# [EXERCISE]
A single number is wanted: how many lines of the records below contain the word "doing".

--- EXERCISE INPUT Enclosed Below ---

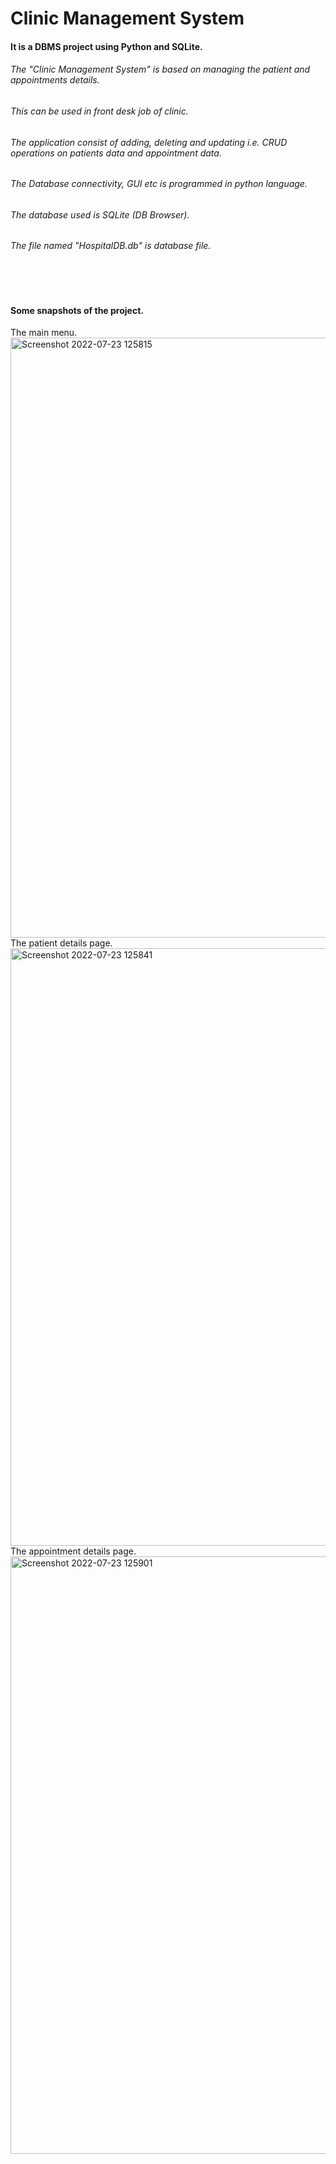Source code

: # Clinic Management System
#### It is a DBMS project using Python and SQLite.
###### The "Clinic Management System" is based on managing the patient and appointments details.   
###### This can be used in front desk job of clinic.
###### The application consist of adding, deleting and updating i.e. CRUD operations on patients data and appointment data.
###### The Database connectivity, GUI etc is programmed in python language.
###### The database used is SQLite (DB Browser).
###### The file named "HospitalDB.db" is database file.
<br><br>
#### Some snapshots of the project. 
The main menu.
<br>
<img width="960" alt="Screenshot 2022-07-23 125815" src="https://user-images.githubusercontent.com/94461630/180595508-1832e81b-5962-4519-ad49-5af8d172b4fa.png">
<br>
The patient details page.
<br>
<img width="956" alt="Screenshot 2022-07-23 125841" src="https://user-images.githubusercontent.com/94461630/180595522-28352b51-8b41-4250-a01c-e1b1e373019e.png">
<br>
The appointment details page.
<br>
<img width="956" alt="Screenshot 2022-07-23 125901" src="https://user-images.githubusercontent.com/94461630/180595537-e7380629-d6b3-48c7-a9b8-788f8ce12363.png">
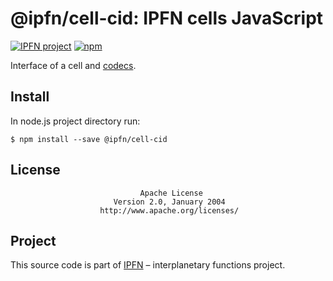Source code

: # @ipfn/cell-cid: IPFN cells JavaScript

[![IPFN project](https://img.shields.io/badge/project-IPFN-blue.svg?style=flat-square)](https://github.com/ipfn)
[![npm](https://img.shields.io/npm/v/@ipfn/cell-cid.svg?maxAge=8640&style=flat-square)](https://www.npmjs.com/package/@ipfn/cell-cid)

Interface of a cell and [codecs](https://github.com/ipfn/ipfn/blob/dev/protobuf/cell.proto).

## Install

In node.js project directory run:

```console
$ npm install --save @ipfn/cell-cid
```

## License

                                 Apache License
                           Version 2.0, January 2004
                        http://www.apache.org/licenses/

## Project

This source code is part of [IPFN](https://github.com/ipfn) – interplanetary functions project.

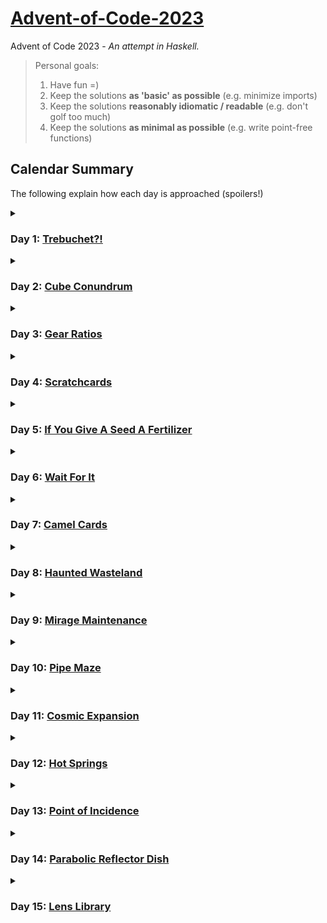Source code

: # [Advent-of-Code-2023](https://adventofcode.com/2023)
Advent of Code 2023 - *An attempt in Haskell.*

> Personal goals:
> 1. Have fun =)
> 2. Keep the solutions **as 'basic' as possible** (e.g. minimize imports)
> 3. Keep the solutions **reasonably idiomatic / readable** (e.g. don't golf too much)
> 4. Keep the solutions **as minimal as possible** (e.g. write point-free functions)

## Calendar Summary

The following explain how each day is approached (spoilers!)


<details>
<summary>
  
### Day 1: [Trebuchet?!](https://adventofcode.com/2023/day/1)

</summary>

Day 1 is about parsing numbers out of some lines.
- Part 1 works by simply extracting all the digits from each line, and then reading the number made from the first and last digit.
- Part 2 is trickier, and can be solved by stopping at every position in the line and testing whether a digit name (or digit itself) matches (as prefix of) the remaining string.
</details>


<details>
<summary>

### Day 2: [Cube Conundrum](https://adventofcode.com/2023/day/2)

</summary>

Day 2 is about handling sequences of number triples.
- The main work is done in the parsing of the input:
We end up with a list of numbered 'games' which are essentially lists of `(r,g,b)` triples.
- In Part 1 we just filter by games which only have valid triples.
- In Part 2 we can just go over all triples of a game and to find the maximum `(r,g,b)` values.
</details>


<details>
<summary>

### Day 3: [Gear Ratios](https://adventofcode.com/2023/day/3)

</summary>

Day 3 is about parsing some numbers and symbols from a grid, and doing operations on the numbers depending on nearby symbols.
- The parsing carries a bit (prepares all the numbers and symbols) and the `adjacent` function handily calculates all valid neighboring coordinates.
- In Part 1 we filter all numbers which have any neighboring symbols.
- Part 2 is about going through all stars, finding their neighboring numbers and multiplying them out if there are exactly two.
</details>


<details>
<summary>

### Day 4: [Scratchcards](https://adventofcode.com/2023/day/4)

</summary>

Day 4 is about counting duplicates between number lists, then using these counts to do some DP-like number cascading to calculate a final sum.
- In Part 1 we just calculate the duplicates
- Part 2 additionally does some cascading operation, which can luckily be done quite elegantly and efficiently.
</details>


<details>
<summary>

### Day 5: [If You Give A Seed A Fertilizer](https://adventofcode.com/2023/day/5)

</summary>

Day 5 is about mapping numbers between intervals, and then chaining several of these mappings.
- Part 1 focuses on creating the simple mappings (`converter`) and feeding through them the individual seed values.
- Part 2 is actually analogous but complicated by the fact that we must now map entire seed ranges (which might be cut into separate smaller ranges by the mappings).
</details>


<details>
<summary>

### Day 6: [Wait For It](https://adventofcode.com/2023/day/6)

</summary>

Day 6 is about finding the size of some intervals containing valid numbers (keyword: quadratic equations.)
- Part 1 simply bruteforces by checking all the numbers in the interval that satisfy the predicate.
- Part 2 is easily feasible by bruteforce but can be efficiently and not much more complicatedly solved by finding roots of quadratics.
</details>


<details>
<summary>

### Day 7: [Camel Cards](https://adventofcode.com/2023/day/7)

</summary>

Day 7 is about sorting some poker cards and then doing some evaluations based on the result.
- Part 1 can simply sort the hand values by relying on the fact that the are actually in reverse lexicographic order.
- Part 2 does the same but must first account for jokers which are strategically used to modify the hand value now (luckily in a straighforward way).
</details>


<details>
<summary>

### Day 8: [Haunted Wasteland](https://adventofcode.com/2023/day/8)

</summary>

Day 8 is about following some paths (/'multiple at once') until a node is reached (keyword: least common multiple.)
- We parse the 'graph' into a map for quicker access.
- Part 1 does a simple walk from start to finish.
- Part 2 does walks for all possible starts to their first finish, then takes the `lcm` of all.
</details>


<details>
<summary>

### Day 9: [Mirage Maintenance](https://adventofcode.com/2023/day/9)

</summary>

Day 9 is about extrapolating some number sequences.
- Part 1 simply makes use of a recursive extrapolation function,
- while Part 2 does the same but reverses the list to extrapolate.
</details>


<details>
<summary>

### Day 10: [Pipe Maze](https://adventofcode.com/2023/day/10)

</summary>

Day 10 is about navigating a grid loop and calculating some area enclosed by it.
- The parsing mainly prepares the grid as an array and als finds (and fixes) the start position.
- Part 1 is about performing breadth-first search to map out the loop (and find the largest distance in it).
- Part 2 is about determining which of the non-loop cells are enclosed by the loop. This is done by marching left and checking how often the loop boundary is crossed (`odd` is inside and outside otherwise).
</details>


<details>
<summary>

### Day 11: [Cosmic Expansion](https://adventofcode.com/2023/day/11)

</summary>

Day 11 is about finding distances between grid points given that the grid has some expansion factor.
- Part 1 is solved naïvely by inserting additional rows and then calculating the distance between the indexed galaxies.
- Part 2 is done by doing custom indexing in each direction instead.
</details>


<details>
<summary>

### Day 12: [Hot Springs](https://adventofcode.com/2023/day/12)

</summary>

Day 12 is about playing a weird 1-dimensional nonogram (keyword: dynamic programming.)
- Part 1 can be solved naïvely simply by generating all possible branchings and counting the valid ones.
- Part 2 shouldn't be done by bruteforce but DP on -the number of possibilities so far in the string-.
</details>


<details>
<summary>

### Day 13: [Point of Incidence](https://adventofcode.com/2023/day/13)

</summary>

Day 13 is about finding lines of symmetry in a plane of tiles.
- Part 1 is solved by finding the lines of symmetry and tallying the indices in a way.
- Part 2 is about findin lines of 'almost' symmetry, where only one tile is different in the mirroring.
</details>


<details>
<summary>

### Day 14: [Parabolic Reflector Dish](https://adventofcode.com/2023/day/14)

</summary>

Day 14 is about sliding some rocks on a grid.
- Part 1 is solved by implementing a function that goes through all rocks and tries to move them.
- Part 2 is implementing board rotation, then doing the rotation cycle and intelligently figuring out when arrangements repeat do skip ahead doing the cycles.
</details>


<details>
<summary>

### Day 15: [Lens Library](https://adventofcode.com/2023/day/15)

</summary>

Day 14 is about simulating operations on small datastructures.
- Part 1 is solved by implementing a correct 'hashing' function that turns a string into a number.
- Part 2 is implementing a machine that takes instructions on lenses identified by strings and their value (1-9), and updates small 'boxes' containing them.
</details>
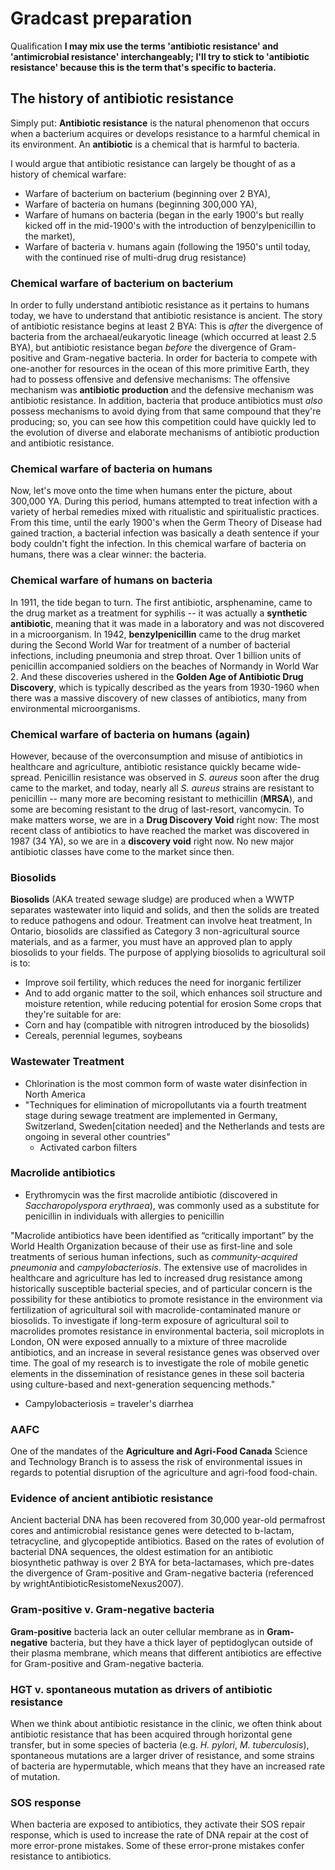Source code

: # Gradcast preparation

Qualification **I may mix use the terms 'antibiotic resistance' and 'antimicrobial resistance' interchangeably; I'll try to stick to 'antibiotic resistance' because this is the term that's specific to bacteria.**

## The history of antibiotic resistance

Simply put: **Antibiotic resistance** is the natural phenomenon that occurs when a bacterium acquires or develops resistance to a harmful chemical in its environment.
An **antibiotic** is a chemical that is harmful to bacteria.

I would argue that antibiotic resistance can largely be thought of as a history of chemical warfare:
  - Warfare of bacterium on bacterium (beginning over 2 BYA),
  - Warfare of bacteria on humans (beginning 300,000 YA),
  - Warfare of humans on bacteria (began in the early 1900's but really kicked off in the mid-1900's with the introduction of benzylpenicillin to the market),
  - Warfare of bacteria v. humans again (following the 1950's until today, with the continued rise of multi-drug drug resistance)

### Chemical warfare of bacterium on bacterium

In order to fully understand antibiotic resistance as it pertains to humans today, we have to understand that antibiotic resistance is ancient.
The story of antibiotic resistance begins at least 2 BYA:
This is *after* the divergence of bacteria from the archaeal/eukaryotic lineage (which occurred at least 2.5 BYA), but antibiotic resistance began *before* the divergence of Gram-positive and Gram-negative bacteria.
In order for bacteria to compete with one-another for resources in the ocean of this more primitive Earth, they had to possess offensive and defensive mechanisms:
The offensive mechanism was **antibiotic production** and the defensive mechanism was antibiotic resistance.
In addition, bacteria that produce antibiotics must *also* possess mechanisms to avoid dying from that same compound that they're producing; so, you can see how this competition could have quickly led to the evolution of diverse and elaborate mechanisms of antibiotic production and antibiotic resistance.

### Chemical warfare of bacteria on humans

Now, let's move onto the time when humans enter the picture, about 300,000 YA.
During this period, humans attempted to treat infection with a variety of herbal remedies mixed with ritualistic and spiritualistic practices.
From this time, until the early 1900's when the Germ Theory of Disease had gained traction, a bacterial infection was basically a death sentence if your body couldn't fight the infection.
In this chemical warfare of bacteria on humans, there was a clear winner: the bacteria.

### Chemical warfare of humans on bacteria

In 1911, the tide began to turn.
The first antibiotic, arsphenamine, came to the drug market as a treatment for syphilis -- it was actually a **synthetic antibiotic**, meaning that it was made in a laboratory and was not discovered in a microorganism.
In 1942, **benzylpenicillin** came to the drug market during the Second World War for treatment of a number of bacterial infections, including pneumonia and strep throat.
Over 1 billion units of penicillin accompanied soldiers on the beaches of Normandy in World War 2.
And these discoveries ushered in the **Golden Age of Antibiotic Drug Discovery**, which is typically described as the years from 1930-1960 when there was a massive discovery of new classes of antibiotics, many from environmental microorganisms.

### Chemical warfare of bacteria on humans (again)

However, because of the overconsumption and misuse of antibiotics in healthcare and agriculture, antibiotic resistance quickly became wide-spread.
Penicillin resistance was observed in *S. aureus* soon after the drug came to the market, and today, nearly all *S. aureus* strains are resistant to penicillin -- many more are becoming resistant to methicillin (**MRSA**), and some are becoming resistant to the drug of last-resort, vancomycin.
To make matters worse, we are in a **Drug Discovery Void** right now:
The most recent class of antibiotics to have reached the market was discovered in 1987 (34 YA), so we are in a **discovery void** right now.
No new major antibiotic classes have come to the market since then.

### Biosolids

**Biosolids** (AKA treated sewage sludge) are produced when a WWTP separates wastewater into liquid and solids, and then the solids are treated to reduce pathogens and odour.
Treatment can involve heat treatment,
In Ontario, biosolids are classified as Category 3 non-agricultural source materials, and as a farmer, you must have an approved plan to apply biosolids to your fields.
The purpose of applying biosolids to agricultural soil is to:
  - Improve soil fertility, which reduces the need for inorganic fertilizer
  - And to add organic matter to the soil, which enhances soil structure and moisture retention, while reducing potential for erosion
Some crops that they're suitable for are:
  - Corn and hay (compatible with nitrogren introduced by the biosolids)
  - Cereals, perennial legumes, soybeans

### Wastewater Treatment

* Chlorination is the most common form of waste water disinfection in North America
* "Techniques for elimination of micropollutants via a fourth treatment stage during sewage treatment are implemented in Germany, Switzerland, Sweden[citation needed] and the Netherlands and tests are ongoing in several other countries"
  - Activated carbon filters

### Macrolide antibiotics

* Erythromycin was the first macrolide antibiotic (discovered in *Saccharopolyspora erythraea*), was commonly used as a substitute for penicillin in individuals with allergies to penicillin

"Macrolide antibiotics have been identified as “critically important” by the World Health Organization because of their use as first-line and sole treatments of serious human infections, such as *community-acquired pneumonia* and *campylobacteriosis*. The extensive use of macrolides in healthcare and agriculture has led to increased drug resistance among historically susceptible bacterial species, and of particular concern is the possibility for these antibiotics to promote resistance in the environment via fertilization of agricultural soil with macrolide-contaminated manure or biosolids. To investigate if long-term exposure of agricultural soil to macrolides promotes resistance in environmental bacteria, soil microplots in London, ON were exposed annually to a mixture of three macrolide antibiotics, and an increase in several resistance genes was observed over time. The goal of my research is to investigate the role of mobile genetic elements in the dissemination of resistance genes in these soil bacteria using culture-based and next-generation sequencing methods."

* Campylobacteriosis = traveler's diarrhea

### AAFC

One of the mandates of the **Agriculture and Agri-Food Canada** Science and Technology Branch is to assess the risk of environmental issues in regards to potential disruption of the agriculture and agri-food food-chain.

### Evidence of ancient antibiotic resistance

Ancient bacterial DNA has been recovered from 30,000 year-old permafrost cores and antimicrobial resistance genes were detected to b-lactam, tetracycline, and glycopeptide antibiotics.
Based on the rates of evolution of bacterial DNA sequences, the oldest estimation for an antibiotic biosynthetic pathway is over 2 BYA for beta-lactamases, which pre-dates the divergence of Gram-positive and Gram-negative bacteria (referenced by wrightAntibioticResistomeNexus2007).

### Gram-positive v. Gram-negative bacteria

**Gram-positive** bacteria lack an outer cellular membrane as in **Gram-negative** bacteria, but they have a thick layer of peptidoglycan outside of their plasma membrane, which means that different antibiotics are effective for Gram-positive and Gram-negative bacteria.

### HGT v. spontaneous mutation as drivers of antibiotic resistance

When we think about antibiotic resistance in the clinic, we often think about antibiotic resistance that has been acquired through horizontal gene transfer, but in some species of bacteria (e.g. *H. pylori*, *M. tuberculosis*), spontaneous mutations are a larger driver of resistance, and some strains of bacteria are hypermutable, which means that they have an increased rate of mutation.

### SOS response

When bacteria are exposed to antibiotics, they activate their SOS repair response, which is used to increase the rate of DNA repair at the cost of more error-prone mistakes.
Some of these error-prone mistakes confer resistance to antibiotics.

--- End of Enclosed EXERCISE INPUT ---

# [FINISHED TASK]
4